Ritournelle de la faim de J-M-G Le Clézio

J-M-G Le Clézio a reçu le prix Nobel de littérature au moment où sortait son dernier roman, « Ritournelle de la faim ». Celui-ci est l’histoire d’un apprentissage, celui d’Ethel pendant la seconde guerre mondiale.

Ethel a dix ans au début du livre, sa famille est aisée et vient des deux côtés de l’Ile Maurice. Son père Alexandre garde la nostalgie de son île. « Elle approchait sa chaise de celle de son père, elle respirait l’odeur âcre douce de ses cigarettes, elle l’écoutait parler du temps jadis, là-bas, dans l’île, quand tout existait encore, la grande maison, les jardins, les soirées sous la varangue. » Le grand oncle Soliman sait en revanche très bien pourquoi il a voulu quitter Maurice : « Petit pays, petites gens. » Soliman est l’homme riche de la famille, à sa mort il lègue tout ce qu’il possède à Ethel qu’il adorait. Ce décès marque la fin de l’innocence pour Ethel et le début de ses ennuis. Son père, Alexandre, est un rêveur et ce trait de caractère est peu compatible avec les affaires. Alexandre ne rapporte que des dettes à la maison; il entraîne Ethel chez le notaire pour qu’elle lui laisse l’argent de Soliman. « Elle n’avait que quinze ans, elle venait de tout perdre. »

Les parents semblent poursuivre leur vie comme si de rien n’était, comme s’ils ne savaient pas que la guerre et la banqueroute arrivaient à leur porte.Ethel voit ce qui arrive et tente de sauver sa famille. Elle reprend en main les affaires de son père mais ne peut que limiter les dettes qui coulent le vaisseau familial.

La guerre vient compléter la perte amenée par la faillite d’Alexandre.
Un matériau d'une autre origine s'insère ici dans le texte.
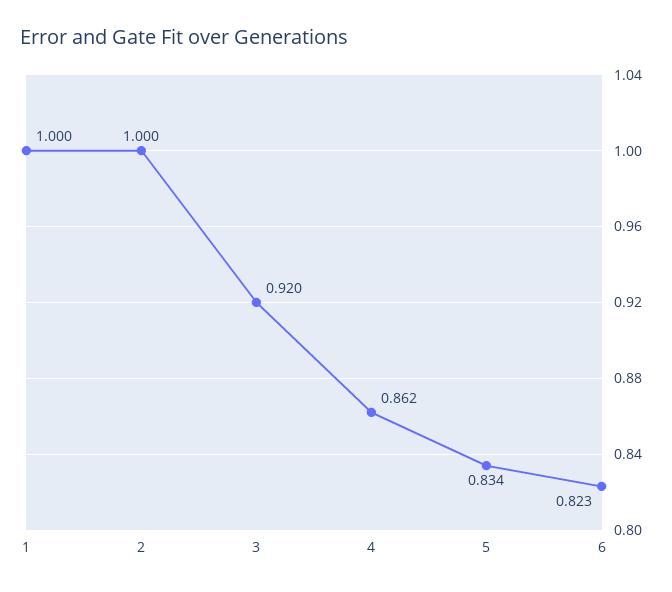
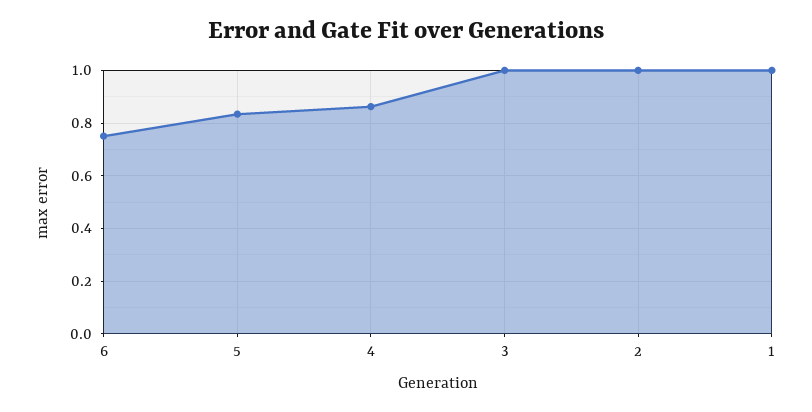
3: 0.92 -> 1
6: 0.823 -> 0.75

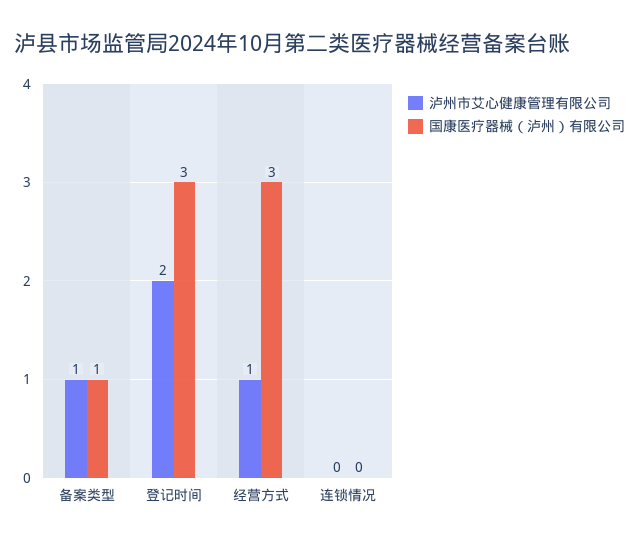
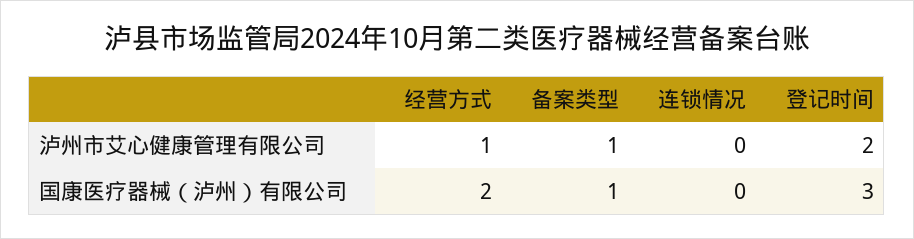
国康医疗器械（泸州）有限公司, 经营方式: 3 -> 2

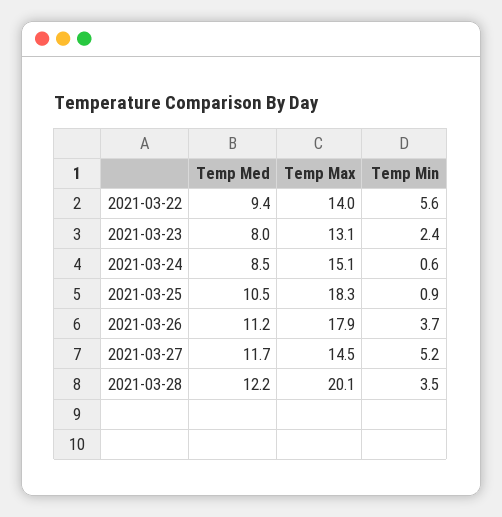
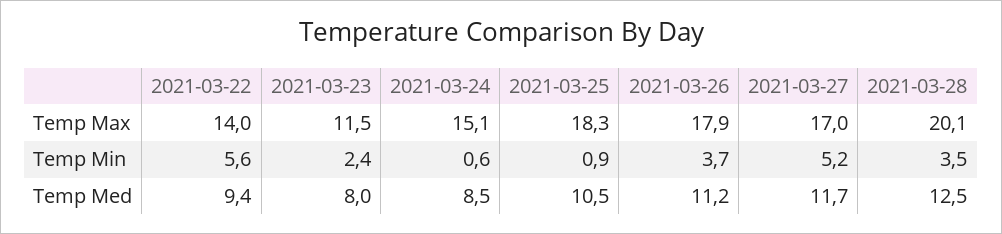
Temp Max, 2021-03-23: 13.1 -> 11.5
Temp Max, 2021-03-27: 14.5 -> 17
Temp Med, 2021-03-28: 12.2 -> 12.5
Ethel est bel et bien sortie de l’enfance. « Il fallait quitter l’enfance, devenir adulte. Commencer à vivre. Tout cela, pour quoi? Pour ne plus faire semblant, alors. Pour être quelqu’un, devenir quelqu’un. Pour s’endurcir, pour oublier. » C’est Ethel qui organise la fuite vers Nice, elle qui cache ses parents lorsque les allemands débarquent dans la ville. Le paradis perdu qu’était l’Ile Maurice est alors bien loin.
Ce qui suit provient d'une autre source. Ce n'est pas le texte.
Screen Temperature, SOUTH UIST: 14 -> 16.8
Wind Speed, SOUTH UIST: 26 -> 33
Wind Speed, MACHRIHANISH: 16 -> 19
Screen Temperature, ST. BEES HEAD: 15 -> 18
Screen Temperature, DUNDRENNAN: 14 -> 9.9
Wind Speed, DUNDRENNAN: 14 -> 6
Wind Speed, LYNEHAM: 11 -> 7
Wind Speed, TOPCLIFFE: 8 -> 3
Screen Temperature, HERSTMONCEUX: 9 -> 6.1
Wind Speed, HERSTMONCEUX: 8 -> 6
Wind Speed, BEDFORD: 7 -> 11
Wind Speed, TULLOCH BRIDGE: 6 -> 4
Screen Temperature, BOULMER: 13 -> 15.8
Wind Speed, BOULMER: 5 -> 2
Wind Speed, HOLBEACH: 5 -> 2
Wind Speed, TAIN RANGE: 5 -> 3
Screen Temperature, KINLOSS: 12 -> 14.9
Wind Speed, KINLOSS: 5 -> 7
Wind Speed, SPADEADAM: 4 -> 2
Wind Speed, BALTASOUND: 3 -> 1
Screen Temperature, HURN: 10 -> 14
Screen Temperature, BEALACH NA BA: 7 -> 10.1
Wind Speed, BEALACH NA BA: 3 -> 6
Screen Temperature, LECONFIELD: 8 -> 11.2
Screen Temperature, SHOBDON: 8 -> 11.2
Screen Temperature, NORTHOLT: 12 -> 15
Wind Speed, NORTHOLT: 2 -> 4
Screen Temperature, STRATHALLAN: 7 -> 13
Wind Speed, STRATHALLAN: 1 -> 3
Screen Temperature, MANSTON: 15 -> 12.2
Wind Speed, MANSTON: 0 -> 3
J-M-G Le Clézio s’interroge une nouvelle fois sur son identité et sur celle de notre monde occidental. Le personnage d’Ethel est fortement inspiré de celui de sa mère, « (…) d’une jeune fille qui fut malgré elle une héroïne à vingt ans. » Le Clézio est lui même né pendant la guerre à Nice et il cherche à comprendre comment la France a pu laisser venir la guerre. Les conversations de la famille d’Ethel montrent cette violence, cette haine qui gagnent lentement le coeur et le cerveau. « A mesure que le vaisseau familial s’enfonçait revenaient à Ethel tous ces bruits de voix, ces conversations absurdes, inutiles, cet acide qui accompagnait le flux des paroles comme si,un après-midi après l’autre, de la banalité des propos se dégageait une sorte de poison qui rongeait tout alentour, les visages, les coeurs, et jusqu’au papier peint de l’appartement. » Seule Ethel semble lucide et sa clairvoyance la sort brutalement du cocon douillet de son enfance.

Le portrait d’Ethel est magnifique, c’est un personnage qui se construit au fil des pages, devient fort et s’illumine face à la noirceur du monde.
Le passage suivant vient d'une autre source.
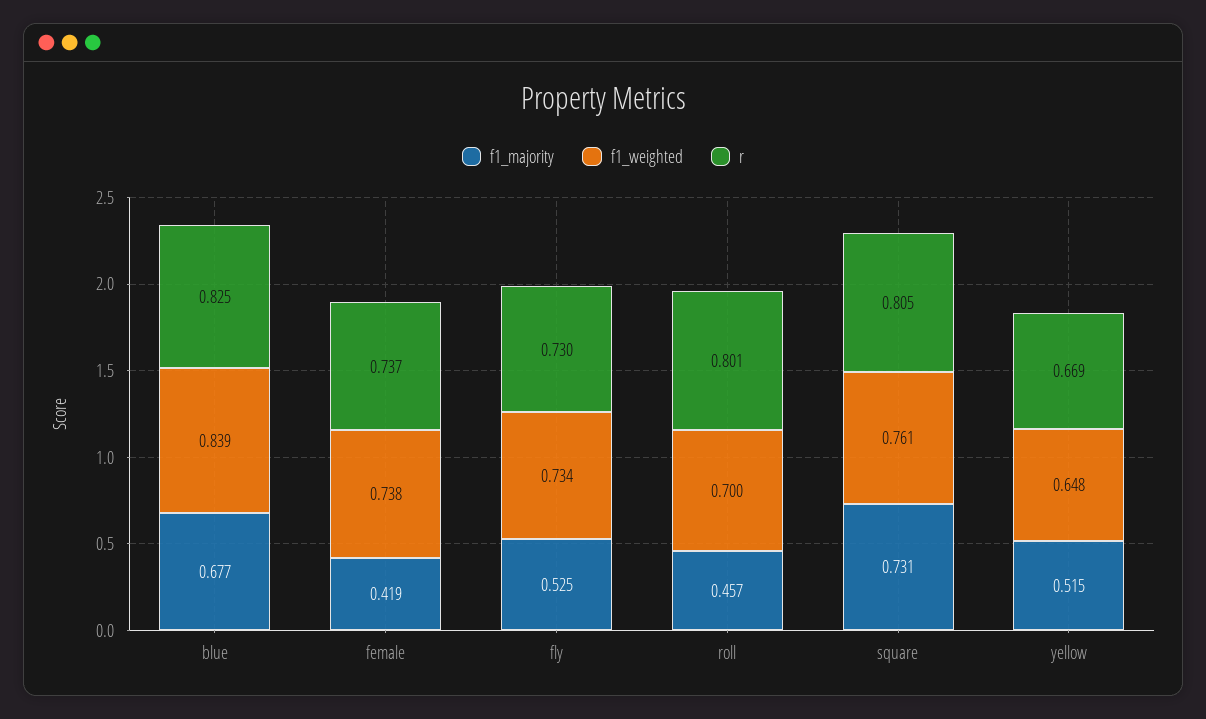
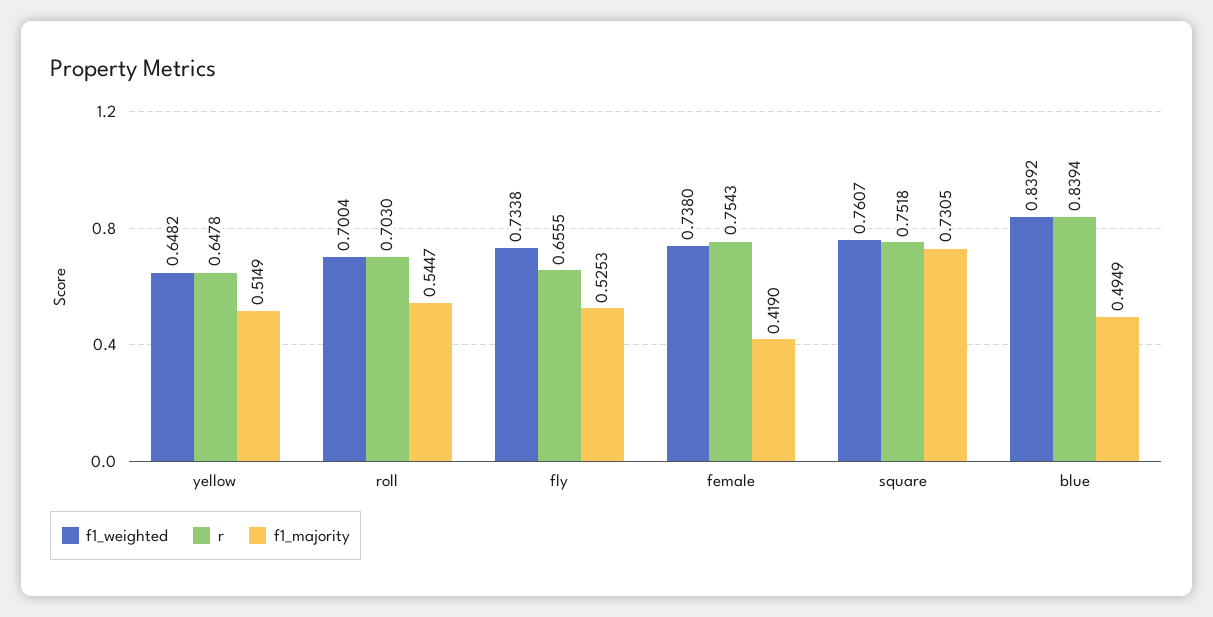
f1_majority, blue: 0.677 -> 0.4949
r, blue: 0.825 -> 0.8394
r, female: 0.737 -> 0.7543
r, fly: 0.73 -> 0.6555
f1_majority, roll: 0.457 -> 0.5447
r, roll: 0.801 -> 0.703
r, square: 0.805 -> 0.7518
r, yellow: 0.669 -> 0.6478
L’écriture de J-M-G Le Clézio fait toujours merveille, tour à tour poétique et grave, « Ritournelle de la faim » est un roman intense, cherchant à comprendre l’Homme et ses contradictions. Encore un roman de Le Clézio qui montrera aux esprits chagrin que cet écrivain humaniste méritait bel et bien son prix Nobel.